**Short problem:** In the profile of Aries Moross, which magazine selected Moross for a Creative Future award, and in what year?

**Extract:**

▬▬▬

Aries Moross is an English graphic designer, artist, illustrator and art director based in London. They mostly focus on lettering and typography in their works of art.

Aries Moross has been profiled in Dazed & Confused, Vice magazine and Creative Review, who selected them for a Creative Future award in 2007.

Moross ran with the Torch in Lewisham for the London Olympics 2012.

Aries is non-binary and uses they/them pronouns.

Illustration & Design

Moross is also known for typographic illustration. Their achievements include a nationwide billboard campaign for Cadburys, a signature clothing range for Topshop. and illustrations for Vogue Magazine. Moross sat on the jury for the D&AD Awards in 2012.

Moving Image

Moross joined Pulse Films as a director in 2010 and has directed music videos for Alpines, Simian Mobile Disco, and Jessie Ware. Their names have since been removed from the Pulse Films website.

Education

Moross attended South Hampstead High School for primary and secondary school, going on to study art foundation at Wimbledon School of Art, before going on to complete a BA Degree at Camberwell School of Art in 2008.

▬▬▬

**Entries shown:**
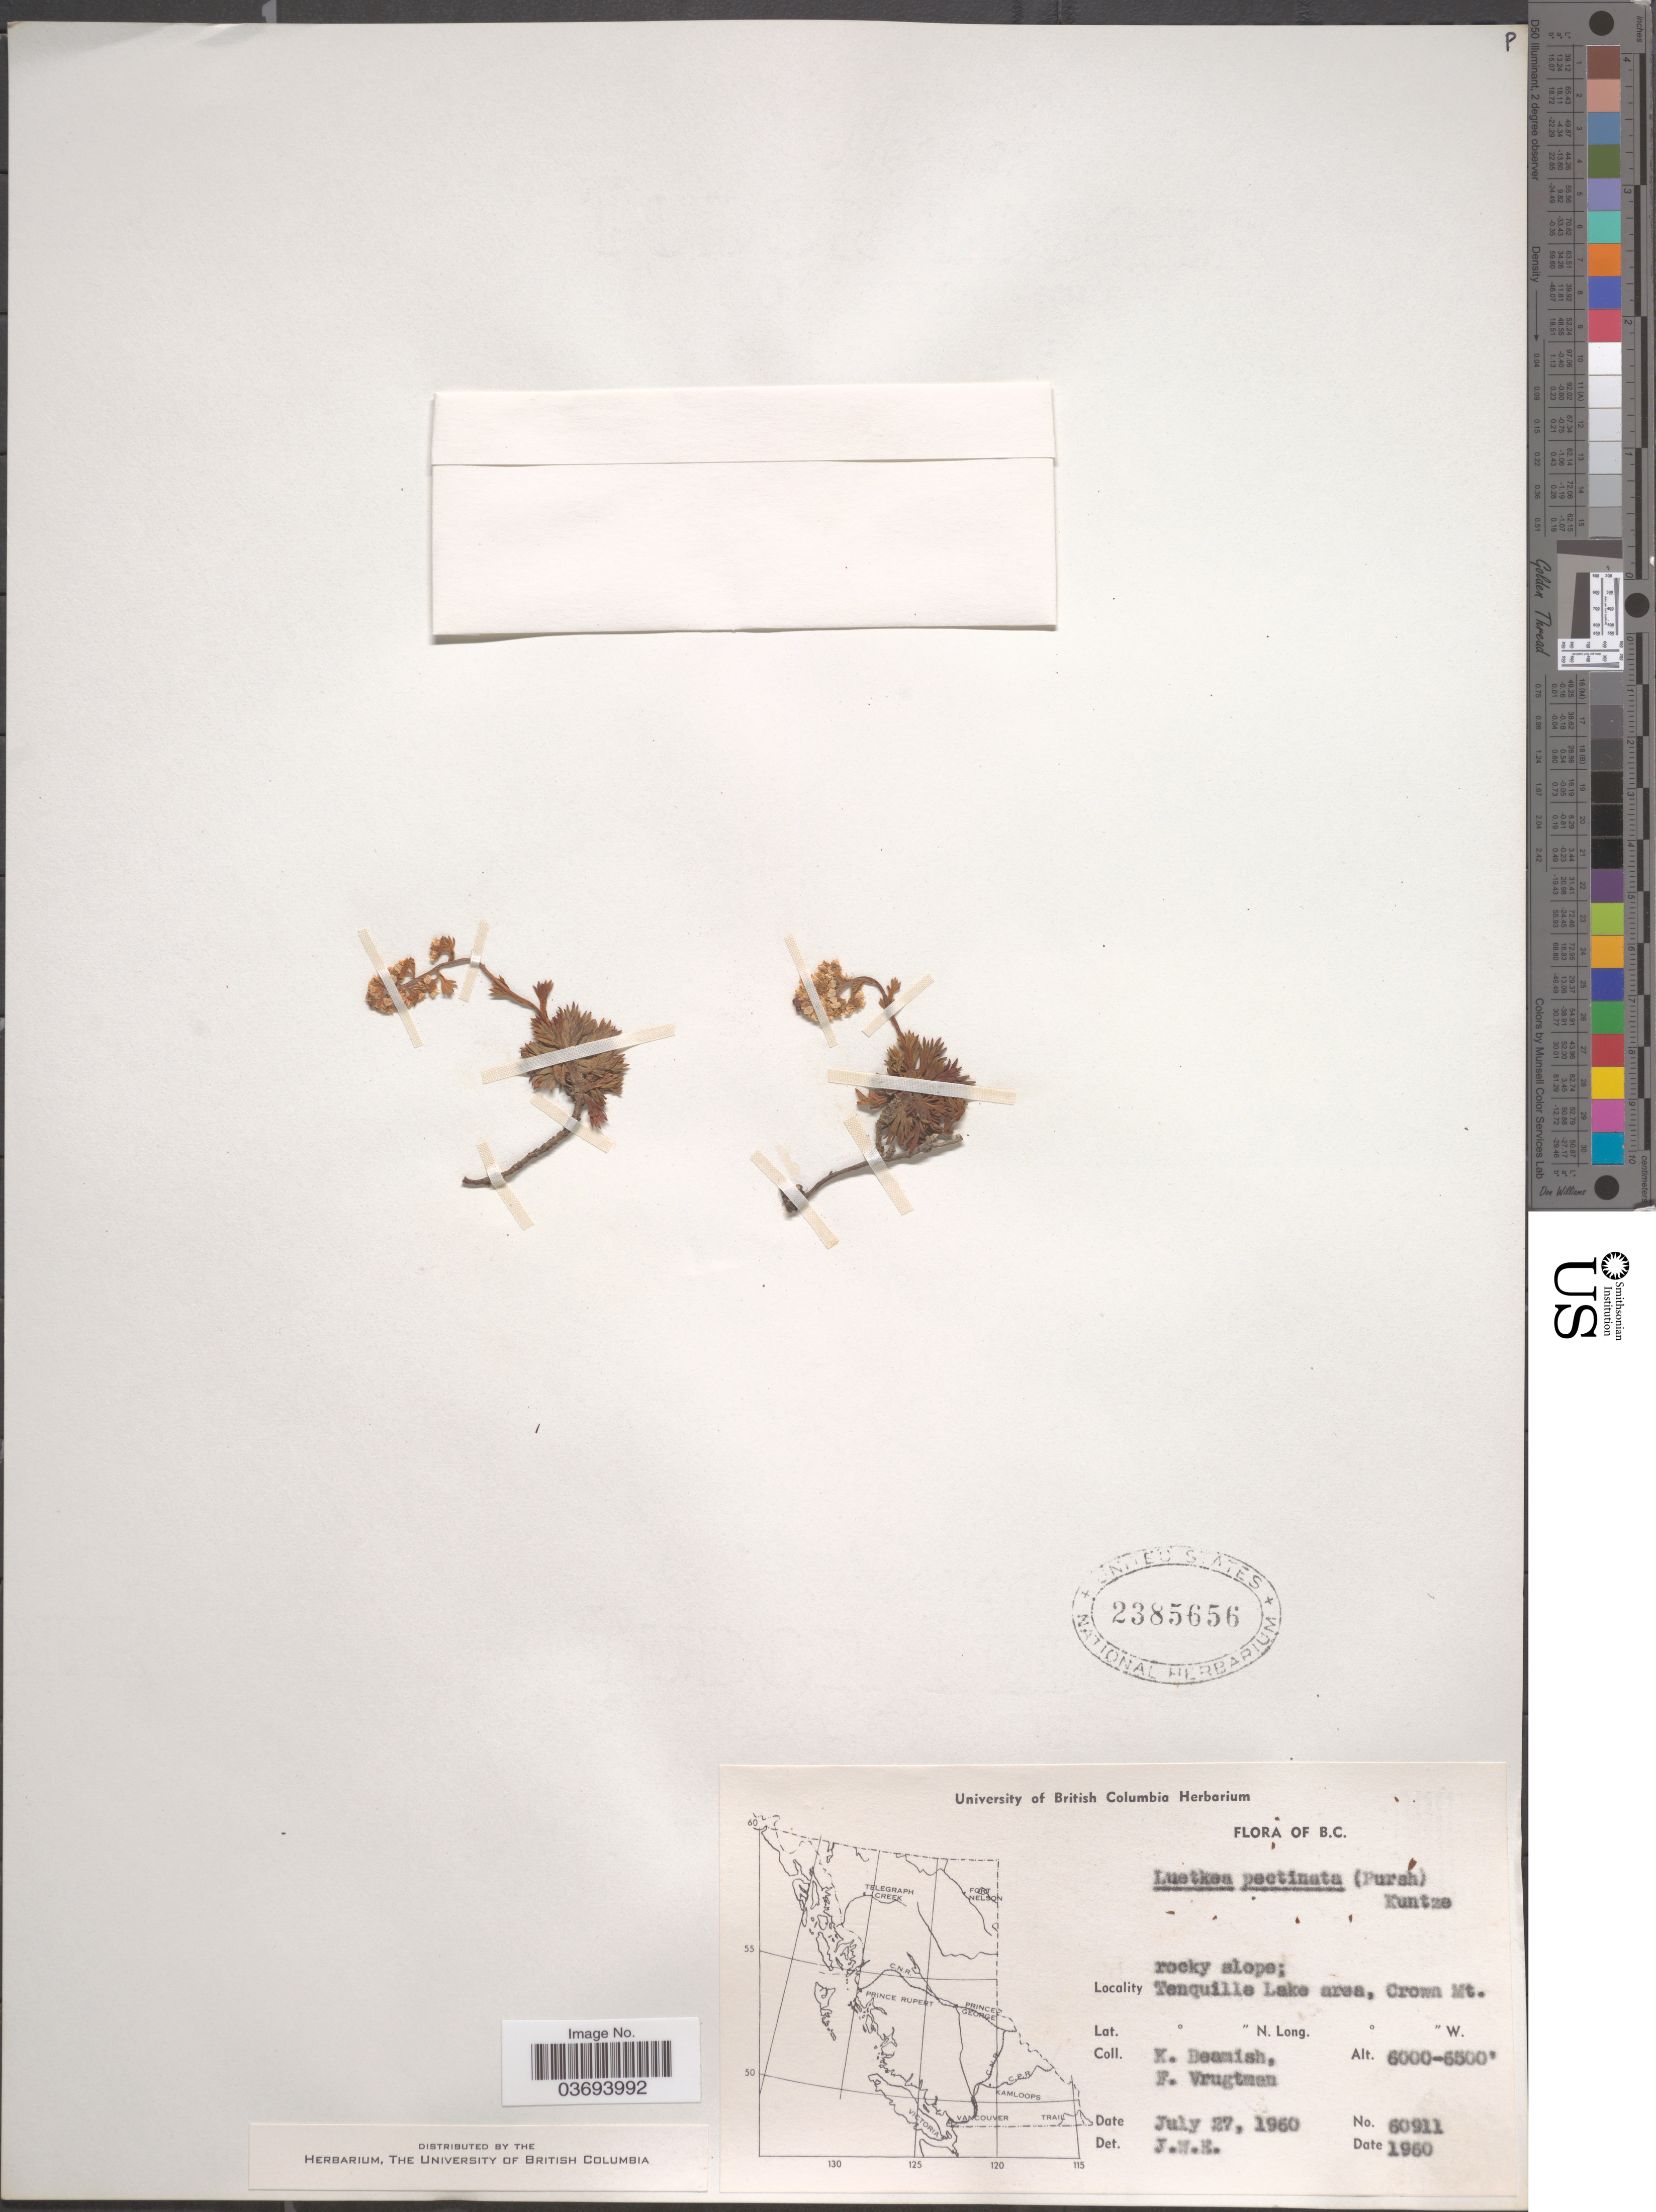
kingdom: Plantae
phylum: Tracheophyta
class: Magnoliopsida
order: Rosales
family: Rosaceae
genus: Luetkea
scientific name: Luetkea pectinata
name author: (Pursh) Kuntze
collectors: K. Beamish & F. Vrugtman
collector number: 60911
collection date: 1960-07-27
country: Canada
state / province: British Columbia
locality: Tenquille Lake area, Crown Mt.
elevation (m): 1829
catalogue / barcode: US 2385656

▬▬▬

**Finished answer:** Creative Review, in 2007.